The Chorus of Ceaseless Repetition

The repetitive nature of the chorus, with its incantatory plea to ‘stay away,’ amplifies the urgency and chaotic mindframe of the song’s subject. The words become nearly a mantra, a spell cast to ward off the haunting visage of another.

In many ways, this chant-like structure simulates the obsessive cycle of thoughts that characterize the struggle with tumultuous memories or relationships, underpinning the song with a feeling of being trapped in one’s own head, going through the motions of pushing away while being unable to escape.

The Hidden Meaning: Identity and Recognition

One of the song’s most potent undercurrents is the notion of identity—how it is formed and deformed by the forces of our intimate connections. The line ‘I don’t even recognize your face’ is a declaration of changed perception, either from the distance time creates or the transformation emotions undergo.

This struggle with recognition extends beyond merely forgetting a person; it’s a metaphorical exorcism of their influence and echoes our own transformation as we grapple with who we once were in the company of those we no longer know.
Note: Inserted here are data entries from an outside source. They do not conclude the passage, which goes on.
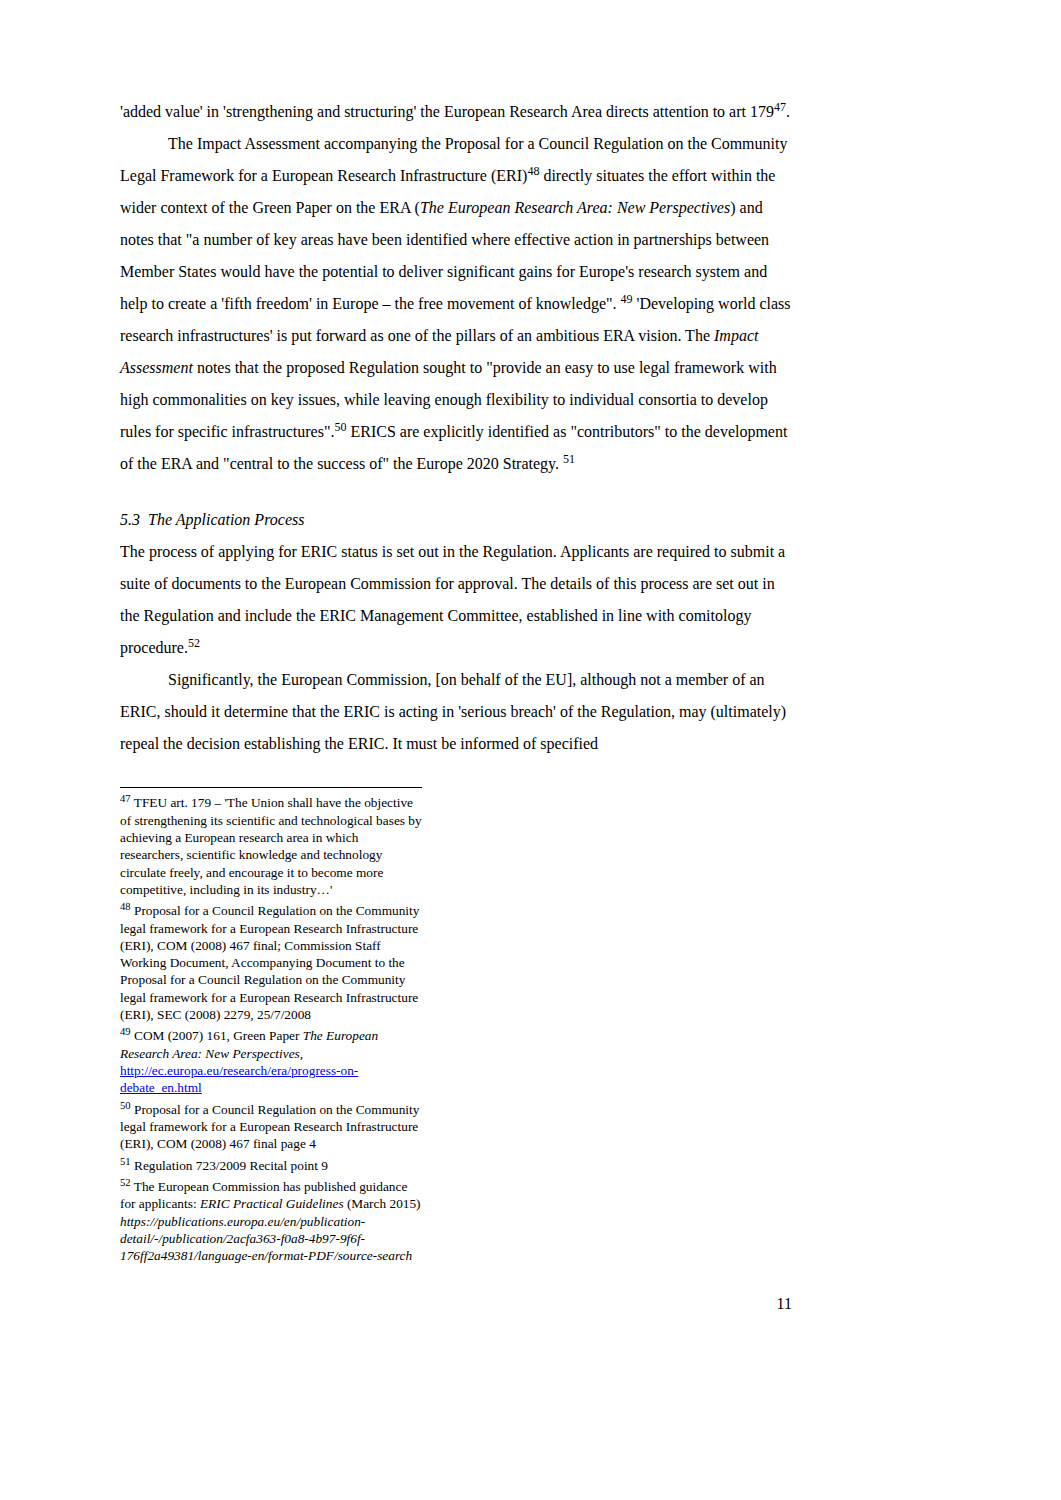'added value' in 'strengthening and structuring' the European Research Area directs attention to art 17947.
The Impact Assessment accompanying the Proposal for a Council Regulation on the Community Legal Framework for a European Research Infrastructure (ERI)48 directly situates the effort within the wider context of the Green Paper on the ERA (The European Research Area: New Perspectives) and notes that "a number of key areas have been identified where effective action in partnerships between Member States would have the potential to deliver significant gains for Europe's research system and help to create a 'fifth freedom' in Europe – the free movement of knowledge". 49 'Developing world class research infrastructures' is put forward as one of the pillars of an ambitious ERA vision. The Impact Assessment notes that the proposed Regulation sought to "provide an easy to use legal framework with high commonalities on key issues, while leaving enough flexibility to individual consortia to develop rules for specific infrastructures".50 ERICS are explicitly identified as "contributors" to the development of the ERA and "central to the success of" the Europe 2020 Strategy. 51
5.3 The Application Process
The process of applying for ERIC status is set out in the Regulation. Applicants are required to submit a suite of documents to the European Commission for approval. The details of this process are set out in the Regulation and include the ERIC Management Committee, established in line with comitology procedure.52
Significantly, the European Commission, [on behalf of the EU], although not a member of an ERIC, should it determine that the ERIC is acting in 'serious breach' of the Regulation, may (ultimately) repeal the decision establishing the ERIC. It must be informed of specified
47 TFEU art. 179 – 'The Union shall have the objective of strengthening its scientific and technological bases by achieving a European research area in which researchers, scientific knowledge and technology circulate freely, and encourage it to become more competitive, including in its industry…'
48 Proposal for a Council Regulation on the Community legal framework for a European Research Infrastructure (ERI), COM (2008) 467 final; Commission Staff Working Document, Accompanying Document to the Proposal for a Council Regulation on the Community legal framework for a European Research Infrastructure (ERI), SEC (2008) 2279, 25/7/2008
49 COM (2007) 161, Green Paper The European Research Area: New Perspectives, http://ec.europa.eu/research/era/progress-on-debate_en.html
50 Proposal for a Council Regulation on the Community legal framework for a European Research Infrastructure (ERI), COM (2008) 467 final page 4
51 Regulation 723/2009 Recital point 9
52 The European Commission has published guidance for applicants: ERIC Practical Guidelines (March 2015) https://publications.europa.eu/en/publication-detail/-/publication/2acfa363-f0a8-4b97-9f6f-176ff2a49381/language-en/format-PDF/source-search
11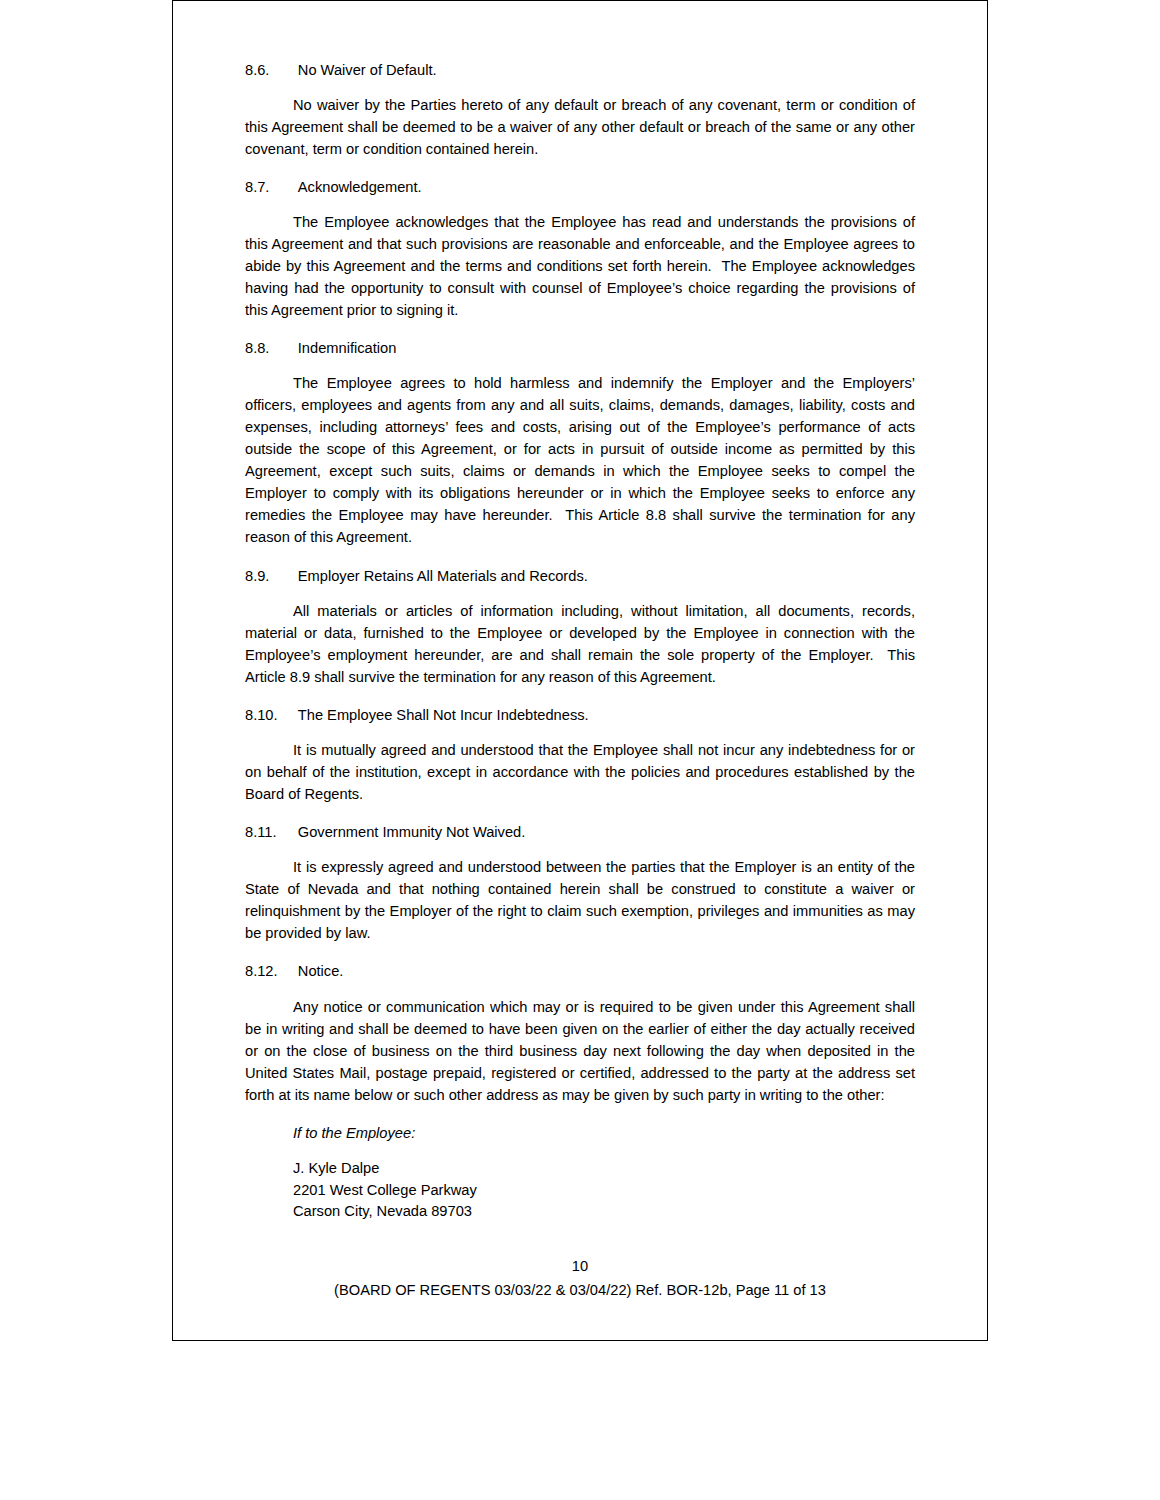8.6. No Waiver of Default.
No waiver by the Parties hereto of any default or breach of any covenant, term or condition of this Agreement shall be deemed to be a waiver of any other default or breach of the same or any other covenant, term or condition contained herein.
8.7. Acknowledgement.
The Employee acknowledges that the Employee has read and understands the provisions of this Agreement and that such provisions are reasonable and enforceable, and the Employee agrees to abide by this Agreement and the terms and conditions set forth herein. The Employee acknowledges having had the opportunity to consult with counsel of Employee’s choice regarding the provisions of this Agreement prior to signing it.
8.8. Indemnification
The Employee agrees to hold harmless and indemnify the Employer and the Employers’ officers, employees and agents from any and all suits, claims, demands, damages, liability, costs and expenses, including attorneys’ fees and costs, arising out of the Employee’s performance of acts outside the scope of this Agreement, or for acts in pursuit of outside income as permitted by this Agreement, except such suits, claims or demands in which the Employee seeks to compel the Employer to comply with its obligations hereunder or in which the Employee seeks to enforce any remedies the Employee may have hereunder. This Article 8.8 shall survive the termination for any reason of this Agreement.
8.9. Employer Retains All Materials and Records.
All materials or articles of information including, without limitation, all documents, records, material or data, furnished to the Employee or developed by the Employee in connection with the Employee’s employment hereunder, are and shall remain the sole property of the Employer. This Article 8.9 shall survive the termination for any reason of this Agreement.
8.10. The Employee Shall Not Incur Indebtedness.
It is mutually agreed and understood that the Employee shall not incur any indebtedness for or on behalf of the institution, except in accordance with the policies and procedures established by the Board of Regents.
8.11. Government Immunity Not Waived.
It is expressly agreed and understood between the parties that the Employer is an entity of the State of Nevada and that nothing contained herein shall be construed to constitute a waiver or relinquishment by the Employer of the right to claim such exemption, privileges and immunities as may be provided by law.
8.12. Notice.
Any notice or communication which may or is required to be given under this Agreement shall be in writing and shall be deemed to have been given on the earlier of either the day actually received or on the close of business on the third business day next following the day when deposited in the United States Mail, postage prepaid, registered or certified, addressed to the party at the address set forth at its name below or such other address as may be given by such party in writing to the other:
If to the Employee:
J. Kyle Dalpe
2201 West College Parkway
Carson City, Nevada 89703
10
(BOARD OF REGENTS 03/03/22 & 03/04/22) Ref. BOR-12b, Page 11 of 13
The recognition Barthel seeks isn’t just of the other, but also of the self.

Memorable Lines That Seize the Psyche

Phantogram’s ability to create lines that bury themselves within the listener’s mind creates an indelible mark akin to the very memories they sing about. Mirror reflections and darkened days become emblems of the struggle between the past’s presence and its eclipse.

The simplicity yet profundity of ‘Black out days / I don’t recognize you anymore’ mirrors the transformation that severs the past from the present. Here, Phantogram captures the essence of memory’s fragility and the weight of its loss—it’s both a declaration of freedom and an admission of an irreparable void.